New survey data show that, while adults and older youths still haven’t made inroads on reducing flab, the obesity rate of children between the ages of 2 and 5 plunged by 43 percent in a span of eight years. The rate was almost 14 percent in 2003-2004, but only 8 percent in 2011-2012.
Researchers said the decline in obese preschoolers could be due to more mothers nursing, better nutrition and more physical activity at child care centers and lower consumption of sugary drinks.
This finding should be recognized by Allegheny County health officials as they launch Live Well Allegheny, a new program to promote wellness and fitness. The CDC numbers suggest that a little focus on preschoolers may produce some very encouraging results.

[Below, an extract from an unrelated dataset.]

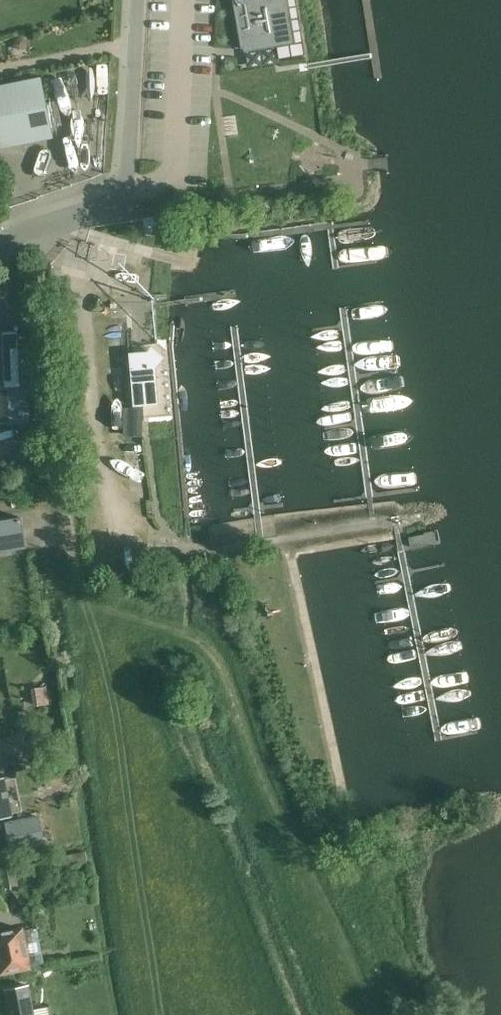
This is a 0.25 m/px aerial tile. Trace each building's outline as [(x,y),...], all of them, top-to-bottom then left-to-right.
[(241,49),(244,49),(245,53),(277,47),(279,59),(305,55),(296,0),(233,0),(241,49)] [(30,79),(0,85),(0,151),(54,139),(51,127),(44,89),(41,77),(30,79)] [(145,219),(147,231),(164,228),(163,217),(145,219)] [(31,423),(28,348),(18,349),(18,330),(17,330),(17,327),(14,327),(14,331),(0,331),(0,425),(31,423)] [(131,371),(134,409),(160,406),(157,369),(165,359),(153,349),(149,354),(133,355),(135,370),(131,371)] [(122,437),(142,438),(143,411),(123,410),(122,437)] [(27,548),(21,518),(0,522),(0,552),(27,548)] [(59,744),(49,746),(51,757),(61,756),(59,744)] [(43,772),(46,787),(68,783),(66,768),(43,772)] [(13,817),(5,777),(0,778),(0,819),(13,817)] [(21,851),(33,848),(44,846),(38,816),(14,821),(6,823),(12,852),(14,852),(21,851)] [(85,851),(53,858),(55,869),(88,863),(85,851)] [(2,888),(18,886),(15,865),(0,868),(0,878),(2,888)] [(21,969),(28,968),(21,929),(0,934),(0,964),(2,973),(21,969)] [(5,990),(10,1014),(50,1014),(48,1006),(33,1009),(28,986),(5,990)]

The children’s older family members aren’t getting the message. The agency said almost 18 percent of children between 6 and 11 remain obese, along with 20 percent of those between 12 and 19. A third of adults are still obese and, worse yet, women age 60 and older saw their rate jump from nearly 32 percent to 38 percent.
In 2009-10, a local survey showed 62 percent of adults in Allegheny County were overweight or obese.
These higher rates temper any delight over the drop in obesity among young children. But they shouldn’t discourage Americans from adopting heart-healthy behaviors.
Now that you’ve finished reading this, isn’t it time for a walk?